Frequent violent video game players seemed to be less impacted by the emotional disruptors: in image streams containing violent or disgusting distractors, they were able to correctly identify the rotated target image despite the graphic content – with greater accuracy. 

In image streams with only neutral images, there was no significant difference in accuracy between the study groups. This is important because it helps rule out the possibility that violent video game players just paid better attention overall.

“This study suggests that, depending on the situation, people with different levels of violent media and game consumption can also have different perceptions of the environment,” says Dr Most.   

“We found that a high degree of violent video game playing was accompanied by less sensitivity to these emotional images, so players were able to preserve their perception of other things around them.

“This suggests a link between violent video game exposure and a person’s perception, that is, how they process information.”

Importantly, the results do not prove a cause and effect relationship between violent video games and emotion-induced blindness, or even less, a link to moral desensitisation, says Dr Most.

“Our study focused on perception and how it may be disrupted by negative stimuli. This is very different from other research on the link between violent video games and social behaviour, such as aggression.

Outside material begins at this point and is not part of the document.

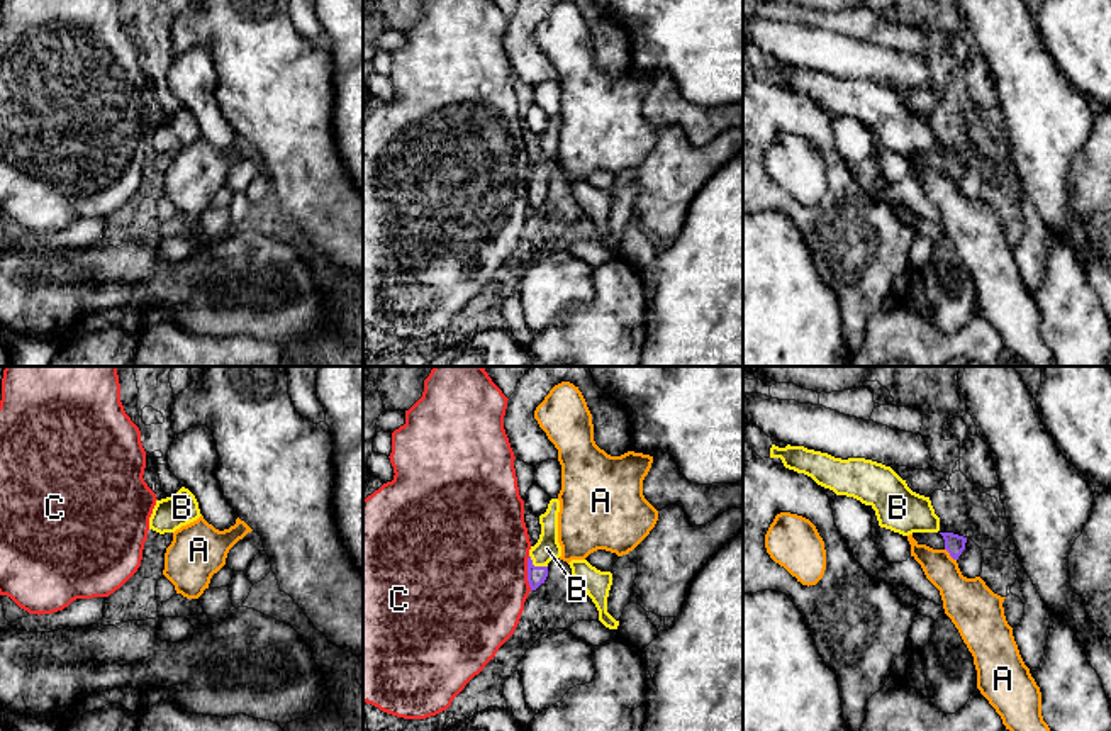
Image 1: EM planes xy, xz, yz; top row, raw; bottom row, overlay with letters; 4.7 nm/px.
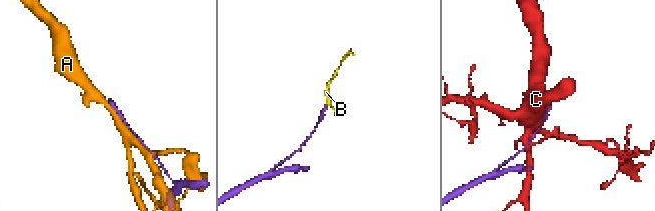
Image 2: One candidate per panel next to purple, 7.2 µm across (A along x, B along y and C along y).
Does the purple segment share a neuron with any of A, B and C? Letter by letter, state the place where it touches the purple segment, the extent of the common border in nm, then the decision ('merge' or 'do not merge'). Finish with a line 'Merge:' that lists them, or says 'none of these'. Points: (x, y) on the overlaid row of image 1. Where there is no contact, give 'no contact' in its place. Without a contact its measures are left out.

“There is conflicting literature about the degree to which playing violent video games affects real-world behaviour. This study only investigated a low-level effect on an individual’s perception, and we definitely need further research into the mechanisms that underlie this impact of emotion on perception.” 

The team now wants to investigate the prevalence of emotion-induced blindness in emergency first-responders, to see if other groups of people frequently exposed to graphic imagery might react similarly.